Düsseldorf. Die medizinische Versorgung in Gefängnissen hat Lücken. NRW experimentiert mit “Telemedizin“ für Gefangene. Mehr Sicherheit für die Bevölkerung?

NRW hat einen zunächst auf 18 Monate angelegten Test für den Einsatz von Telemedizin in Gefängnissen gestartet. Justizminister Peter Biesenbach (CDU) sprach am Montag von einer „neuen Ära“ der medizinischen Versorgung von Strafgefangenen.

In sieben Justizvollzugsanstalten sollen Gefangene praktisch jederzeit per Video Kontakt zu einem der rund 60 Ärzte des Anbieters „videoclinic.de“ aufnehmen können. Der Minister stellte eine spätere Ausweitung dieser Versorgung auf alle 36 Justizvollzuganstalten des Landes in Aussicht, wenn der Test erfolgreich verliefe.

Arzt-Kontakt 24 Stunden am Tag möglich

Die ärztliche Versorgung in Justizvollzugsanstalten ist verbesserungsbedürftig“, sagte Biesenbach. Es sei schwer, Mediziner zu finden, die in Gefängnissen arbeiten möchten. Außerdem sei die Stundenzahl der Gefängnisärzte begrenzt, besonders an Wochenenden.

„Wir wollen eine Versorgung rund um die Uhr“, so der Justizminister. Für die Justizvollzugsanstalten sei die Telemedizin „wie gemacht“. Von ihr profitierten die Gefangenen, außerdem spare sie Zeit und Personal, weil Krankentransporte zu Kliniken künftig zum Teil wegfallen könnten.
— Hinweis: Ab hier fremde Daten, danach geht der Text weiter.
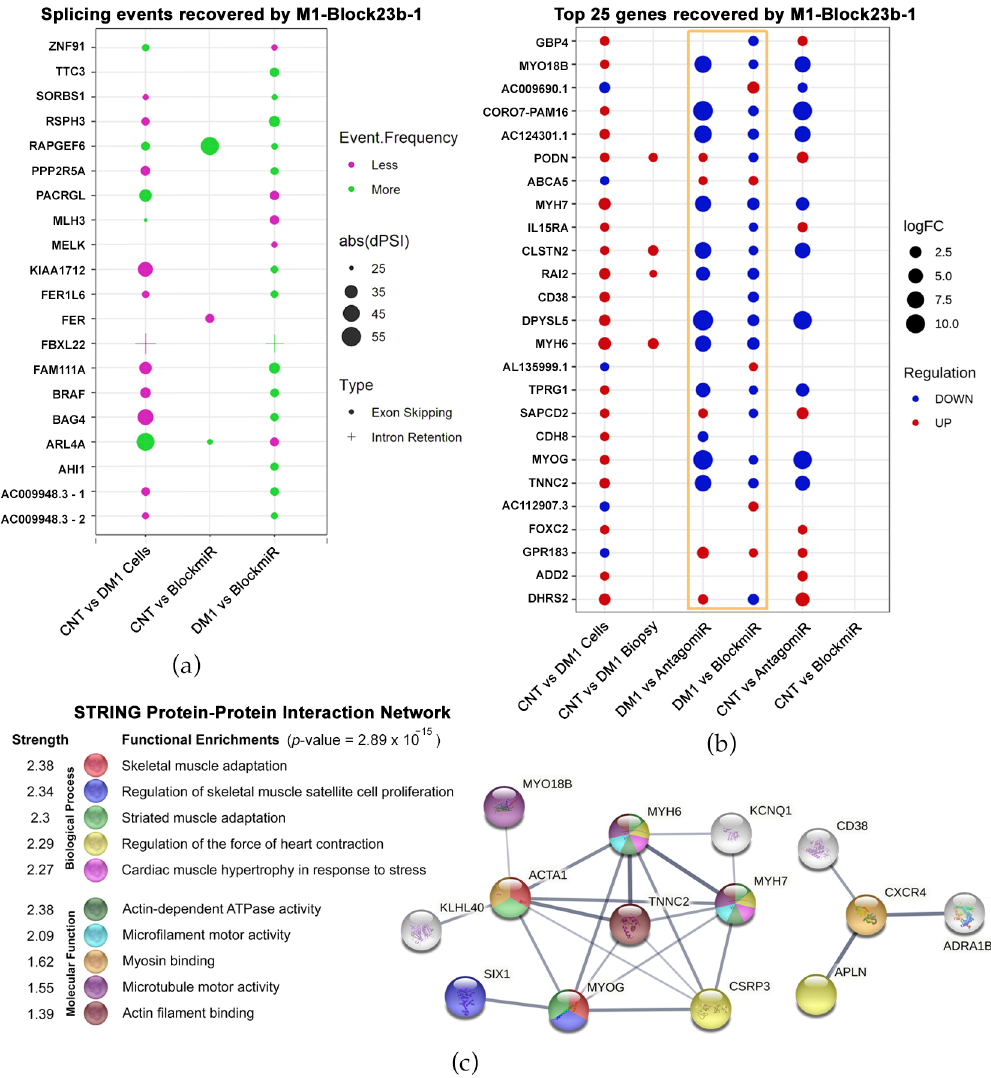
Figure 3. Transcriptomic recovery of blockmiRs through RNASeq analysis. ( a ) Splicing events were identified at exon/intron junctions and quantified using delta percent spliced-in (dPSI). Events were filtered for greater than 25% dPSI (represented by geometric point size), adjusted p -value < 0.05, and >10 reads. ( b ) Geometric points are plotted for the top 25 genes that showed total recovery after treatment with the blockmiR. Point size represents the strength of the log2 fold change, while the color represents the under- or over-expression of each comparison. ( c ) The 135 genes with total recovery by the blockmiR were analyzed with GOterm with 14 edges found over-represented. These edges were searched in the STRING Protein-Protein Interaction Network database to fi nd both functional and physical protein associations. Line thickness re fl ects the strength of supporting data. Reproduced/adapted from [29] Universitat de València, 2022.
Wenn weniger kranke Gefangene ausgeführt werden müssten, werde die Sicherheit der Bevölkerung erhöht, glaubt die Landesregierung.

Psychisch kranke Strafgefangene könnten mit „Telepsychiatrie“ versorgt werden. Das nehme in den Gefängnissen „viel Druck aus dem Kessel“.

Spezialgeräte ermöglichen Fern-Kontrolle wichtiger Organe

In folgenden Justizvollzugsanstalten aus allen Landesteilen und sämtlichen Vollzugsarten läuft der Pilotversuch zur Telemedizin: Aachen, Attendorn, Bielefeld-Senne, Herford, Werl, Hamm und Duisburg-Hamborn. In diesem und im kommenden Haushaltsjahr stehen dafür rund eine Million Euro zur Verfügung.

Prof. Martin Scherer, Experte für Allgemeinmedizin an der Uniklinik Hamburg-Eppendorf, erklärte, die Telemedizin ermögliche nicht nur das Gespräch per Video zwischen einem Mediziner und einem Gefangenen, sondern biete auch weit reichende technische Diagnosemöglichkeiten.

"Relativ vollständiges Bild" vom Patienten

Per Kamera könnten zum Beispiel Aufnahmen mit extrem hoher Auflösung von der Haut übertragen werden. Ein spezielles Stethoskop gestatte die Kontrolle von Herz-, Lungen- und Darmgeräuschen. Über die Distanz hinweg könne sich ein Arzt ein „relativ vollständiges Bild“ vom Patienten machen.